The Oakwood Elementary School in Glen Burnie not only teaches math, reading and other basics. It also teaches students how to be good people, says an article in the Maryland Gazette.
As a result, Oakwood has been named one of 50 finalists for the National School of Character Award, sponsored by the national Character Education Partnership. Finalists were chosen from 140 candidates across the country, and Oakwood is the only school in Maryland to be selected. The school will be competing with 40 public schools, five charter schools, three private schools, and two school districts.
In 2005, the school started a Character Education program, which teaches positive character traits to students through all elements of the curriculum. During the first four years of the program, trips to the office by misbehaving students dropped by 90 percent. Teachers say that the kids are kinder to each other. This creates fewer disruptions and allows the focus to be on learning.

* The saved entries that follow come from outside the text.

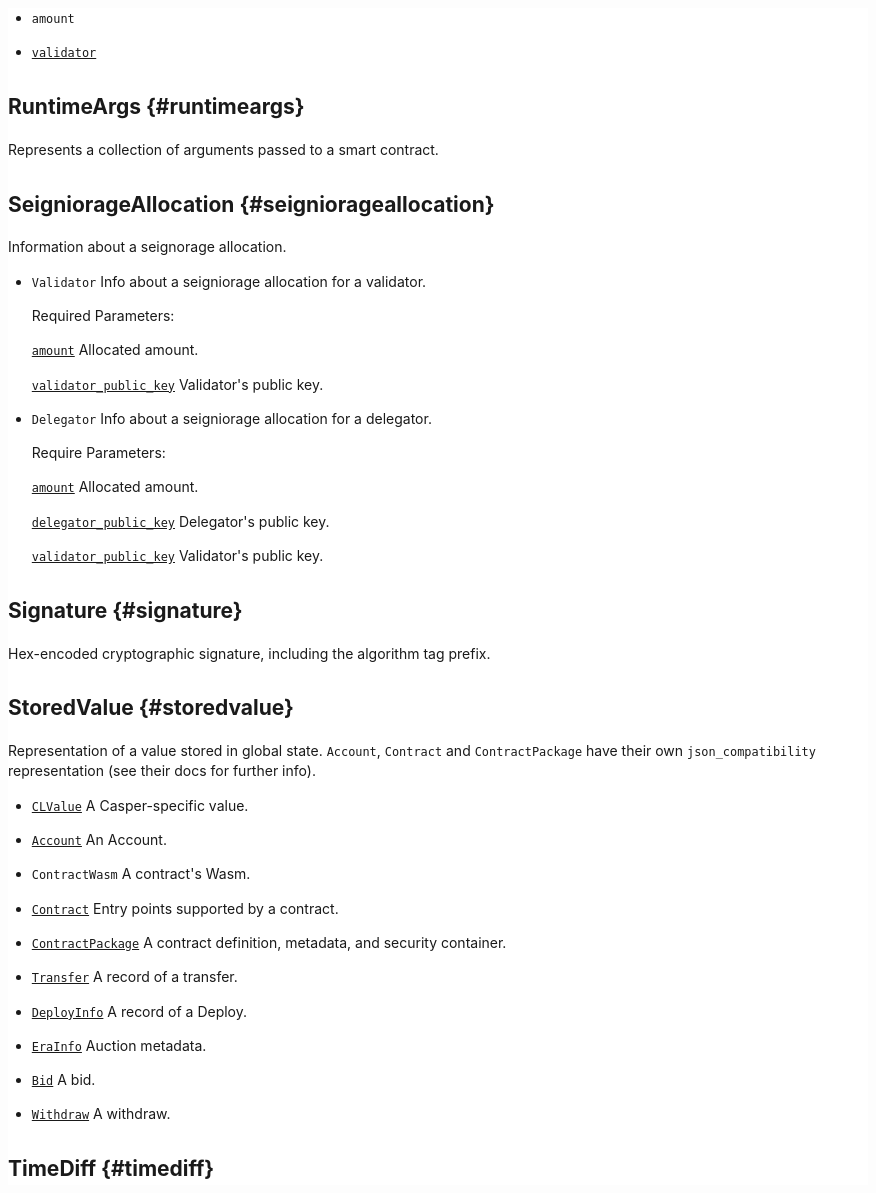 * `amount`

* [`validator`](#publickey)

## RuntimeArgs {#runtimeargs}

Represents a collection of arguments passed to a smart contract.

## SeigniorageAllocation {#seigniorageallocation}

Information about a seignorage allocation.

* `Validator` Info about a seigniorage allocation for a validator.

    Required Parameters:

    [`amount`](#u512) Allocated amount.

    [`validator_public_key`](#publickey) Validator's public key.

* `Delegator` Info about a seigniorage allocation for a delegator.

    Require Parameters:

    [`amount`](#u512) Allocated amount.

    [`delegator_public_key`](#publickey) Delegator's public key.

    [`validator_public_key`](#publickey) Validator's public key.

## Signature {#signature}

Hex-encoded cryptographic signature, including the algorithm tag prefix.

## StoredValue {#storedvalue}

Representation of a value stored in global state. `Account`, `Contract` and `ContractPackage` have their own `json_compatibility` representation (see their docs for further info).

* [`CLValue`](#clvalue) A Casper-specific value.

* [`Account`](#account) An Account.

* `ContractWasm` A contract's Wasm.

* [`Contract`](#contract) Entry points supported by a contract.

* [`ContractPackage`](#contractpackage) A contract definition, metadata, and security container.

* [`Transfer`](#transfer) A record of a transfer.

* [`DeployInfo`](#deployinfo) A record of a Deploy.

* [`EraInfo`](#erainfo) Auction metadata.

* [`Bid`](#bid-bid) A bid.

* [`Withdraw`](#unbondingpurse) A withdraw.

## TimeDiff {#timediff}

Each month, a new character trait is presented, such as courage. Students might then read a story and write a paper about how the character displayed courage. If students display their own good character by performing a good deed, they are recognized during morning announcements and with their names posted in the school's main hallway. Both teachers and other students can recognize a good deed.
Teachers, parents, and students agree that character building is just as important as learning addition or spelling.
The award winners will be announced in May, with winners being recognized in October at the 18th Annual National Forum on Character Education.